Theirry founded Independence Day Clothing in 2014 to provide reversible clothing with no zippers, buttons, seams or tags to people with sensory integration disorders, a common byproduct of autism that affects one's ability to regulate senses. Thierry said that the clothes also benefit people with other disabilities like cerebral palsy, and those who have been in accidents.
"Before [Liam started wearing these clothes], he would put on a shirt, like a rugby pullover or something, and he would put it on, 50 percent of the time, backwards," Theirry said. "In other words, his collar was right in his mouth and we'd have to say, 'No, Liam, put it on the right way.' And that would cause some tantrums, and 30 minutes would turn into an hour."

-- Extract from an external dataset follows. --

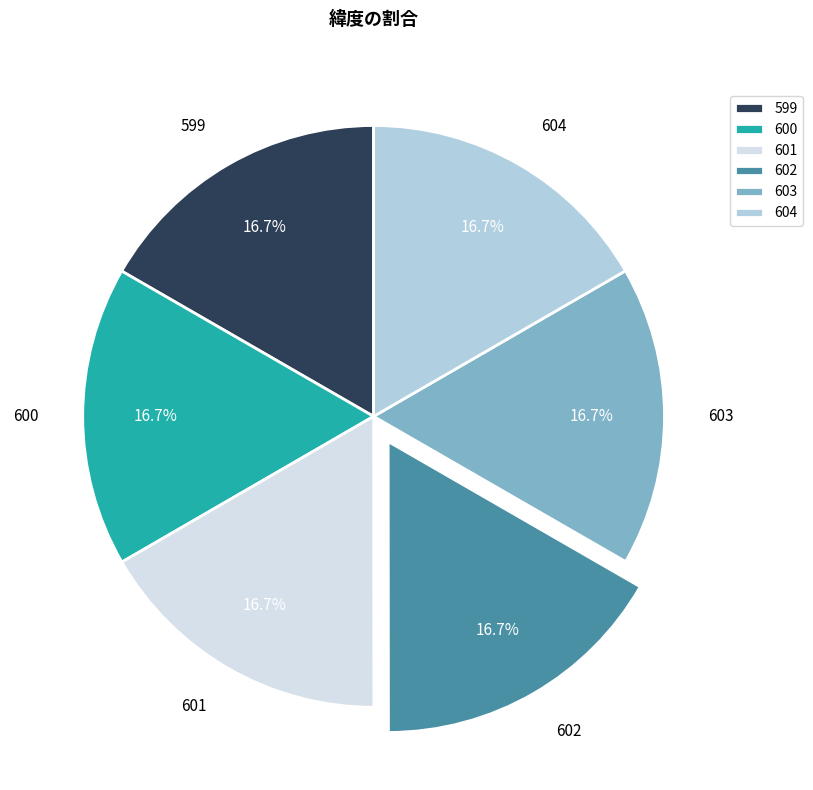

What is the ratio of the value at 600 to the value at 604?

1.0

The clothes are also designed to address issues beyond just comfort and ease, Thierry said. She recalled the horrible tragedy of Avonte Oquendo, a young teen with autism, who wandered from his school and was later found dead, to explain why the company also offers a tracking device to provide both the wearer and caretakers with more independence.
"Anytime I want to know where my child is, I whip out my iPhone, there's a app right there. Four seconds later, I know exactly where [my son] is," Thierry said. "If he's in a vehicle, I know he's going either faster than 30 miles an hour or not, and I know exactly where he is at all times."